Assignment 1:
Output the part of the fleet management plane text starting with "- Manifests —" and going on through "to the object.".
Assignment 2:
Finish out the next part of the fleet management plane text, picking up right after its final sentence.

The fleet management plane
One in-cluster dashboard for seeing what the platform is doing and acting on it: explorer, logs, manifests, performance, savings, and audit-logged operations — with a public API underneath everything the UI shows.
infera); the commands below are what works today. A rename migration is planned.Enabling it
helm upgrade infera deploy/helm/infera --reuse-values \
--set dashboard.enabled=true \
--set dashboard.image.repository=$REGISTRY/infera-dashboard \
--set-string dashboard.image.tag=$TAG
TOKEN=$(kubectl -n infera get secret infera-dashboard-token -o jsonpath='{.data.token}' | base64 -d)
kubectl -n infera port-forward svc/infera-dashboard 8090:8090
Hierarchy explorer
The spine of the UI: cluster → node → pod → container, covering every Kubernetes workload kind (Deployments, StatefulSets, DaemonSets, Jobs, and the rest), with live updates streamed over SSE. Each pod page brings together what normally takes four terminal windows:
- Live logs — tail and follow, per container.
- Manifests — current YAML plus revision diffs, so you can see what changed between rollouts.
- Perf panels — CPU, runqueue, PSI pressure, throttling, memory, and network timeseries.
- Scheduling detail — the pod’s QoS tier, which kernel layer it landed in, and current placement.
- Events — the Kubernetes event stream scoped to the object.
Savings: realized vs. identified
The savings view enforces a two-number discipline instead of one inflatable figure:
| Number | What it counts | Nature |
|---|---|---|
| Realized | Measured background reclaim actually delivered, plus CPU requests actually freed by the overcommit webhook | Measured fact |
| Identified | Rightsizing slack (declared requests vs. 6-hour measured usage) plus idle headroom | Estimated opportunity |
Both are priced per machine type from list-price tables, with per-type overrides for your negotiated rates. The split exists so the instrument stays honest: realized is what happened, identified is what could. (Invoice reconciliation is on the roadmap; today the pricing is list-price based.) This is also why Temper is never priced as a percentage of savings — tying revenue to a number we compute would corrupt it.

Data for review:
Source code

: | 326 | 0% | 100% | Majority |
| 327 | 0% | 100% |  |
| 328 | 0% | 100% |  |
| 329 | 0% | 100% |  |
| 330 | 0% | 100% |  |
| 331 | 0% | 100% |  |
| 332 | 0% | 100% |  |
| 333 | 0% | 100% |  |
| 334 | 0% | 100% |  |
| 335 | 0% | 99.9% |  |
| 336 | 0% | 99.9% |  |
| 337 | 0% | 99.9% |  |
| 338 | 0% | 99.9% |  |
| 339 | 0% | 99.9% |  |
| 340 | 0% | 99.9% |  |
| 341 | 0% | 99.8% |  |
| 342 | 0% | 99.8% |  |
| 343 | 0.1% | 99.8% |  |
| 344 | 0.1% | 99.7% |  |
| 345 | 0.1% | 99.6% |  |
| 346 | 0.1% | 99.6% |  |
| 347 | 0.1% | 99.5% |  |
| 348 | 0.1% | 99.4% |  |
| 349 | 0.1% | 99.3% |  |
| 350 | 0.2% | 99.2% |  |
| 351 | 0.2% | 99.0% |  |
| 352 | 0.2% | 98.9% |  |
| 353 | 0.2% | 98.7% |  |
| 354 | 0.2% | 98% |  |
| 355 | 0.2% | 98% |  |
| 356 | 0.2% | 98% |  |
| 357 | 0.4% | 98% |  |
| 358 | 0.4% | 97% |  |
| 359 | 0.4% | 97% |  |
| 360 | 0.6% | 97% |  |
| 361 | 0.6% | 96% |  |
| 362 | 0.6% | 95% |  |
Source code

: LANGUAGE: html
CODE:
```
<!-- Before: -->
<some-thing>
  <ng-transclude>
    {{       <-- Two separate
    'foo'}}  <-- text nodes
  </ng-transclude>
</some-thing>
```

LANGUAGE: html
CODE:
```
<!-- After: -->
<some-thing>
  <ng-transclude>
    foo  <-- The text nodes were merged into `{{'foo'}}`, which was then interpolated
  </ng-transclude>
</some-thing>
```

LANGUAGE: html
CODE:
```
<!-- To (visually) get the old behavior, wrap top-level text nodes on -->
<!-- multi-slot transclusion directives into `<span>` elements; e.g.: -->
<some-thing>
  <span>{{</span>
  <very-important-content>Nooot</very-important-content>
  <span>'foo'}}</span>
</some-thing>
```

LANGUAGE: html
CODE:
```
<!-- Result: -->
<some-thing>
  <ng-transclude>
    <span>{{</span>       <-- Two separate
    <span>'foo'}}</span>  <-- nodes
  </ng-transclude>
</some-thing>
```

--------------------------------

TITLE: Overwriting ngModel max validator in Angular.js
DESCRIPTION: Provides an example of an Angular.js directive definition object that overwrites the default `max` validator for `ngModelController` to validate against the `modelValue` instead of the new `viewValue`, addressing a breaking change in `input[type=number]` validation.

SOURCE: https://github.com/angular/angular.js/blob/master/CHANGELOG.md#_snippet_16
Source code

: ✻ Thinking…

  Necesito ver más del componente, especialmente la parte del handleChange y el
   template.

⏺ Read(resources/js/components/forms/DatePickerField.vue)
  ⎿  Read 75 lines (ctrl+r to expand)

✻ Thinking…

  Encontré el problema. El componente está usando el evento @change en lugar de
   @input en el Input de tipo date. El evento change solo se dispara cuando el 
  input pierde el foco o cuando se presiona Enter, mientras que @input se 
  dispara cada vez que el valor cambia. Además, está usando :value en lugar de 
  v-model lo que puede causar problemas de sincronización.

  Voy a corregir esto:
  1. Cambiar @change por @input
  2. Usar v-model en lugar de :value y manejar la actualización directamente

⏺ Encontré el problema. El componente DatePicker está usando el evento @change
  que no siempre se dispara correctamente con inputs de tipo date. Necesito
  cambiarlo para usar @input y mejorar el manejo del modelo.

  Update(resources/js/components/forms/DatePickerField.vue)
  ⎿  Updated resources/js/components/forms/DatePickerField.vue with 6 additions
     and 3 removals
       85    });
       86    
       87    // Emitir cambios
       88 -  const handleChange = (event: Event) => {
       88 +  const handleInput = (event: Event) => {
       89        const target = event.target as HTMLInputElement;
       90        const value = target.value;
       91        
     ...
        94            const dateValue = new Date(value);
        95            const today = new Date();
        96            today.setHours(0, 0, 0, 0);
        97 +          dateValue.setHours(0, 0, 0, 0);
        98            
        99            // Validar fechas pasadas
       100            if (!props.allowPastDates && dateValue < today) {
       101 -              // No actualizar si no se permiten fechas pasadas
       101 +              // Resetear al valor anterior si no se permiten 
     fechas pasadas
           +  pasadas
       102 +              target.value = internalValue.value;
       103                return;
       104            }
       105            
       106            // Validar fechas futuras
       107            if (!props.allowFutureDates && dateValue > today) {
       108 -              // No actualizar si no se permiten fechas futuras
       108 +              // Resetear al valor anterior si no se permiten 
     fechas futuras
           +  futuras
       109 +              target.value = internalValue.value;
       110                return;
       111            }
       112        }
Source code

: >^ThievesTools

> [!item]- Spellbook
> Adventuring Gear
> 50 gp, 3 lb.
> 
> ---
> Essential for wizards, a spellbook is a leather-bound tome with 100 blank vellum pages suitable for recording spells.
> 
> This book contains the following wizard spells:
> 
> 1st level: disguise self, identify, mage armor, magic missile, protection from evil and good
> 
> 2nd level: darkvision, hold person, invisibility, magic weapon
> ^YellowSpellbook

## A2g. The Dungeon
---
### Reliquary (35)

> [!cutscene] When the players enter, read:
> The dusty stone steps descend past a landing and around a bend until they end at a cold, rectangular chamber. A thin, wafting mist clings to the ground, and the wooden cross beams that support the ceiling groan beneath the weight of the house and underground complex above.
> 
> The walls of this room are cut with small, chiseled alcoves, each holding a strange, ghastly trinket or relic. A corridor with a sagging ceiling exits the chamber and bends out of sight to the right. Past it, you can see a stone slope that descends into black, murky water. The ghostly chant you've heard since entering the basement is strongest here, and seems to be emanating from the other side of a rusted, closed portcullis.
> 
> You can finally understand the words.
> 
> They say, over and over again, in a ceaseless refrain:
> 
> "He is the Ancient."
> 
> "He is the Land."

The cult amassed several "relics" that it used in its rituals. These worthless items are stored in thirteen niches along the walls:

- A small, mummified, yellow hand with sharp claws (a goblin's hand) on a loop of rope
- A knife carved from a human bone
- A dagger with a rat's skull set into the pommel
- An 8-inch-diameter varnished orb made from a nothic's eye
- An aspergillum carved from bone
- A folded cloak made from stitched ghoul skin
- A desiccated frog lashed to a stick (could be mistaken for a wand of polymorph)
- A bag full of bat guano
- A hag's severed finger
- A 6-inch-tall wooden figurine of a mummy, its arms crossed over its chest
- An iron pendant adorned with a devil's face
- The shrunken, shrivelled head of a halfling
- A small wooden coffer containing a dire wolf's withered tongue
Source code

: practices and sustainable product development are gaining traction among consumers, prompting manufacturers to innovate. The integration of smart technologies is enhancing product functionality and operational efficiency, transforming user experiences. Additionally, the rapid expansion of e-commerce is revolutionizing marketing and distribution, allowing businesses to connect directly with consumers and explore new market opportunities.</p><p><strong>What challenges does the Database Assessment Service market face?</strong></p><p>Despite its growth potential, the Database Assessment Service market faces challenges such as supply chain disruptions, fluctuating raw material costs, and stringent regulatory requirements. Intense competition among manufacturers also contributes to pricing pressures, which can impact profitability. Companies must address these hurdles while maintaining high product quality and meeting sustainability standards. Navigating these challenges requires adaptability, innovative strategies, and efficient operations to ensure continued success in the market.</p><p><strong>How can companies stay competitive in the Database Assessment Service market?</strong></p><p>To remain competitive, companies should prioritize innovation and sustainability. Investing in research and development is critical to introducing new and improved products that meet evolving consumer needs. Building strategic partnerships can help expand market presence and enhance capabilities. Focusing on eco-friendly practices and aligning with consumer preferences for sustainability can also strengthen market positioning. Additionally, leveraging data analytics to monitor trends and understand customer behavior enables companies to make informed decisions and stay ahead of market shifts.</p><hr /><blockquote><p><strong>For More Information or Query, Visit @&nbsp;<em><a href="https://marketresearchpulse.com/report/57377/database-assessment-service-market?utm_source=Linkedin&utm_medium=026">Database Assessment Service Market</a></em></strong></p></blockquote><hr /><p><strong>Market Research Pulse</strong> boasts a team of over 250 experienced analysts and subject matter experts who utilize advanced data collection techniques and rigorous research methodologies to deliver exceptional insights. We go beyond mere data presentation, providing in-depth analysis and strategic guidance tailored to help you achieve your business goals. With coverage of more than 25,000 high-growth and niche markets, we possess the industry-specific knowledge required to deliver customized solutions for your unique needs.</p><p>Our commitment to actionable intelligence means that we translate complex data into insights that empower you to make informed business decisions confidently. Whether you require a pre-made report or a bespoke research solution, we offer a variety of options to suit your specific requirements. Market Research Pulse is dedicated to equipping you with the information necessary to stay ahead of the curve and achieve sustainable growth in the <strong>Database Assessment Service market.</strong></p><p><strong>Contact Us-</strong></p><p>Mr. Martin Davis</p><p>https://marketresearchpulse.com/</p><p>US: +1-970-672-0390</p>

Your response 1:
- Manifests — current YAML plus revision diffs, so you can see what changed between rollouts.
- Perf panels — CPU, runqueue, PSI pressure, throttling, memory, and network timeseries.
- Scheduling detail — the pod’s QoS tier, which kernel layer it landed in, and current placement.
- Events — the Kubernetes event stream scoped to the object.

Your response 2:
Actions — audit-logged, role-gated
Operator actions run through the dashboard with an audit trail: cordon / uncordon / drain (PDB-aware), rollout restart, scale, pod delete, safe-mode toggle, overcommit toggle, scheduler-config view with generation diffs, and kernel trace download. Every action records who, what, and when; the audit log exports as CSV or JSON.
Multi-user auth & RBAC
| Role | Can |
|---|---|
| viewer | Read everything: explorer, perf, savings, audit log |
| operator | Viewer + run actions (cordon, drain, restart, scale, safe mode…) |
| admin | Operator + manage tokens and configuration |
Authentication uses named tokens (so the audit log names humans, not shared secrets), with a
whoami endpoint for verification. An OIDC design is published on the roadmap.
Multi-cluster hub
Any dashboard instance can front the fleet through a peer registry: register your other clusters’ dashboards as peers and a cluster switcher appears in the nav. Two deliberate properties:
- Per-cluster data planes stay self-contained — each cluster keeps its own telemetry and storage, which keeps the model air-gap friendly.
- Cross-cluster writes are blocked by design — actions execute only on the cluster whose dashboard you are on, so audit locality is preserved.
Integrations & API
A Prometheus /metrics exporter and generated Grafana dashboards cover the
metrics-stack path (observability). Everything the UI shows
comes from a versioned REST API (/api/v1, OpenAPI-described) — the built-in
UI is a first-class client of the same public API, so anything it can do, your tooling can.